Le président du Front uni des républicains congolais (Furc), Raymond Timothée Mackitha est, pour sa part, revenu des deuils et des évènements tragiques qu’a connus le Congo. « Aujourd’hui l’horizon s’assombrit à nouveau. Il est urgent de prévenir, d’exorciser l’éventualité d’un autre chemin de croix ». Pendant cette période de tourmente, dit-il, nous reprenons notre bâton de pèlerin pour appeler à l’éveil de nos sentiments patriotiques. « Il s’agit de sauver la paix par le dialogue en organisant une discussion sans préalable et sans tabou dans le respect mutuel des personnes, des opinions. C’est l’unique voie qui nous ait offerte pour surmonter nos divergences et aboutir à des convergences salutaires. Ensemble, nous pourrons sauver la démocratie et la paix, aspiration profonde des congolais dans leur ensemble », a soutenu Raymond Timothée Mackitha.

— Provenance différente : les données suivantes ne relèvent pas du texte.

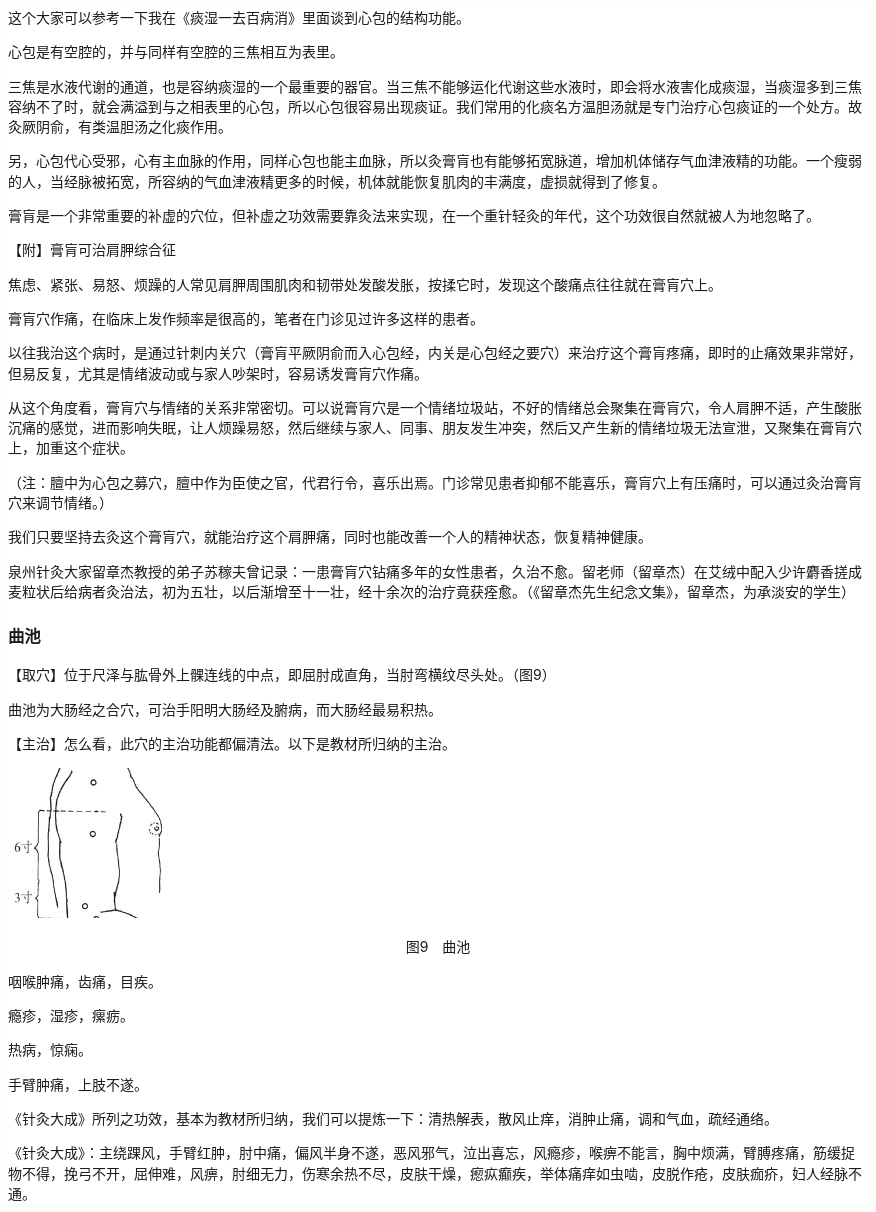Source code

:这个大家可以参考一下我在《痰湿一去百病消》里面谈到心包的结构功能。

心包是有空腔的，并与同样有空腔的三焦相互为表里。

三焦是水液代谢的通道，也是容纳痰湿的一个最重要的器官。当三焦不能够运化代谢这些水液时，即会将水液害化成痰湿，当痰湿多到三焦容纳不了时，就会满溢到与之相表里的心包，所以心包很容易出现痰证。我们常用的化痰名方温胆汤就是专门治疗心包痰证的一个处方。故灸厥阴俞，有类温胆汤之化痰作用。

另，心包代心受邪，心有主血脉的作用，同样心包也能主血脉，所以灸膏肓也有能够拓宽脉道，增加机体储存气血津液精的功能。一个瘦弱的人，当经脉被拓宽，所容纳的气血津液精更多的时候，机体就能恢复肌肉的丰满度，虚损就得到了修复。

膏肓是一个非常重要的补虚的穴位，但补虚之功效需要靠灸法来实现，在一个重针轻灸的年代，这个功效很自然就被人为地忽略了。

【附】膏肓可治肩胛综合征

焦虑、紧张、易怒、烦躁的人常见肩胛周围肌肉和韧带处发酸发胀，按揉它时，发现这个酸痛点往往就在膏肓穴上。

膏肓穴作痛，在临床上发作频率是很高的，笔者在门诊见过许多这样的患者。

以往我治这个病时，是通过针刺内关穴（膏肓平厥阴俞而入心包经，内关是心包经之要穴）来治疗这个膏肓疼痛，即时的止痛效果非常好，但易反复，尤其是情绪波动或与家人吵架时，容易诱发膏肓穴作痛。

从这个角度看，膏肓穴与情绪的关系非常密切。可以说膏肓穴是一个情绪垃圾站，不好的情绪总会聚集在膏肓穴，令人肩胛不适，产生酸胀沉痛的感觉，进而影响失眠，让人烦躁易怒，然后继续与家人、同事、朋友发生冲突，然后又产生新的情绪垃圾无法宣泄，又聚集在膏肓穴上，加重这个症状。

（注：膻中为心包之募穴，膻中作为臣使之官，代君行令，喜乐出焉。门诊常见患者抑郁不能喜乐，膏肓穴上有压痛时，可以通过灸治膏肓穴来调节情绪。）

我们只要坚持去灸这个膏肓穴，就能治疗这个肩胛痛，同时也能改善一个人的精神状态，恢复精神健康。

泉州针灸大家留章杰教授的弟子苏稼夫曾记录：一患膏肓穴钻痛多年的女性患者，久治不愈。留老师（留章杰）在艾绒中配入少许麝香搓成麦粒状后给病者灸治法，初为五壮，以后渐增至十一壮，经十余次的治疗竟获痊愈。（《留章杰先生纪念文集》，留章杰，为承淡安的学生）

### 曲池

【取穴】位于尺泽与肱骨外上髁连线的中点，即屈肘成直角，当肘弯横纹尽头处。（图9）

曲池为大肠经之合穴，可治手阳明大肠经及腑病，而大肠经最易积热。

【主治】怎么看，此穴的主治功能都偏清法。以下是教材所归纳的主治。

![](./image/CB_3300106230_4vfAHs81M3E43LE3gdEEb59v1ba75.jpg)

<center>图9　曲池</center>

咽喉肿痛，齿痛，目疾。

瘾疹，湿疹，瘰疬。

热病，惊痫。

手臂肿痛，上肢不遂。

《针灸大成》所列之功效，基本为教材所归纳，我们可以提炼一下：清热解表，散风止痒，消肿止痛，调和气血，疏经通络。

《针灸大成》：主绕踝风，手臂红肿，肘中痛，偏风半身不遂，恶风邪气，泣出喜忘，风瘾疹，喉痹不能言，胸中烦满，臂膊疼痛，筋缓捉物不得，挽弓不开，屈伸难，风痹，肘细无力，伤寒余热不尽，皮肤干燥，瘛疭癫疾，举体痛痒如虫啮，皮脱作疮，皮肤痂疥，妇人经脉不通。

Dans le même cadre, l’Association pour les droits de l’homme et l’univers carcéral (Adhuc), ayant également pour mission de promouvoir la bonne gouvernance, la démocratie et la paix, par la voix de son président Loamba Moké, a cité l’article de la Constitution du 20 janvier 2002 qui stipule que « La République du Congo est un état souverain, indivisible, laïc, social et démocratique », avant de rappeler, lui aussi, les évènements qui ont secoué le pays. « La question de l’avenir politique de notre pays se pose avec acuité. C’est dans ce contexte que l’Adhuc sans être partisan d’une tendance politique donnée propose le respect des règles démocratiques et le respect des principes fondamentaux des droits humains », a affirmé Loamba Moké.

Ainsi les partis et groupements politiques du centre invitent l’ensemble des congolais à soutenir l’initiative du dialogue afin qu’au bout du compte il n’y ait aucun perdant et qu’il n’y ait qu’un vainqueur, le peuple congolais. Les partis ralliés à cette cause signeront, dans les prochains jours, un manifeste pour la convocation d’un dialogue politique inclusif.